EXCERPTED DATA =
=====

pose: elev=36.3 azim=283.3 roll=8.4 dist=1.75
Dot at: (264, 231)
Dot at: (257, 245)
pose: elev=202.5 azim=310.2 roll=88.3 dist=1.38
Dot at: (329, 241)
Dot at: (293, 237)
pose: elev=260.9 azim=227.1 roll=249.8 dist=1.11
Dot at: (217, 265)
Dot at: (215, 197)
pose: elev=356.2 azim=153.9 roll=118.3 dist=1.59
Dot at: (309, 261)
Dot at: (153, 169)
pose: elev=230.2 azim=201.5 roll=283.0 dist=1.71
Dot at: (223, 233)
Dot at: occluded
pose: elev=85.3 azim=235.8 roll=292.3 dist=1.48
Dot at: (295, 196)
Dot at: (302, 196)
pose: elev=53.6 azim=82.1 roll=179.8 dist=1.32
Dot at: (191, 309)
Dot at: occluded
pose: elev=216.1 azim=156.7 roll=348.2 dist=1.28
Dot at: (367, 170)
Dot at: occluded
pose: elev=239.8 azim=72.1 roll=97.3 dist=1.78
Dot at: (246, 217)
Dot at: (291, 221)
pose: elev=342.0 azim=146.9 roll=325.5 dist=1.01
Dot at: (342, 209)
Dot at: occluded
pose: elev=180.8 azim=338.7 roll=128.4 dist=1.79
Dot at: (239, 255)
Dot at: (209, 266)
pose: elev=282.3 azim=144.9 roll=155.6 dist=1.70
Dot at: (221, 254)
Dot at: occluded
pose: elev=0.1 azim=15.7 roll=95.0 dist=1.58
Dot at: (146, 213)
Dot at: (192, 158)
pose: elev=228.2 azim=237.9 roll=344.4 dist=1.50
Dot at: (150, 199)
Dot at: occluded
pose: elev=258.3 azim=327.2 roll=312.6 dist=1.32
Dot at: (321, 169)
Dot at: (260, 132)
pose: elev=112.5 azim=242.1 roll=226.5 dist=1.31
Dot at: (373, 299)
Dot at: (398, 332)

=====

EXERCISE OBJECTIVE =
Lay out every line of the material above as a numbered list, leaving out any blank lines.

ANSWER FOR THE TASK =
1. pose: elev=36.3 azim=283.3 roll=8.4 dist=1.75
2. Dot at: (264, 231)
3. Dot at: (257, 245)
4. pose: elev=202.5 azim=310.2 roll=88.3 dist=1.38
5. Dot at: (329, 241)
6. Dot at: (293, 237)
7. pose: elev=260.9 azim=227.1 roll=249.8 dist=1.11
8. Dot at: (217, 265)
9. Dot at: (215, 197)
10. pose: elev=356.2 azim=153.9 roll=118.3 dist=1.59
11. Dot at: (309, 261)
12. Dot at: (153, 169)
13. pose: elev=230.2 azim=201.5 roll=283.0 dist=1.71
14. Dot at: (223, 233)
15. Dot at: occluded
16. pose: elev=85.3 azim=235.8 roll=292.3 dist=1.48
17. Dot at: (295, 196)
18. Dot at: (302, 196)
19. pose: elev=53.6 azim=82.1 roll=179.8 dist=1.32
20. Dot at: (191, 309)
21. Dot at: occluded
22. pose: elev=216.1 azim=156.7 roll=348.2 dist=1.28
23. Dot at: (367, 170)
24. Dot at: occluded
25. pose: elev=239.8 azim=72.1 roll=97.3 dist=1.78
26. Dot at: (246, 217)
27. Dot at: (291, 221)
28. pose: elev=342.0 azim=146.9 roll=325.5 dist=1.01
29. Dot at: (342, 209)
30. Dot at: occluded
31. pose: elev=180.8 azim=338.7 roll=128.4 dist=1.79
32. Dot at: (239, 255)
33. Dot at: (209, 266)
34. pose: elev=282.3 azim=144.9 roll=155.6 dist=1.70
35. Dot at: (221, 254)
36. Dot at: occluded
37. pose: elev=0.1 azim=15.7 roll=95.0 dist=1.58
38. Dot at: (146, 213)
39. Dot at: (192, 158)
40. pose: elev=228.2 azim=237.9 roll=344.4 dist=1.50
41. Dot at: (150, 199)
42. Dot at: occluded
43. pose: elev=258.3 azim=327.2 roll=312.6 dist=1.32
44. Dot at: (321, 169)
45. Dot at: (260, 132)
46. pose: elev=112.5 azim=242.1 roll=226.5 dist=1.31
47. Dot at: (373, 299)
48. Dot at: (398, 332)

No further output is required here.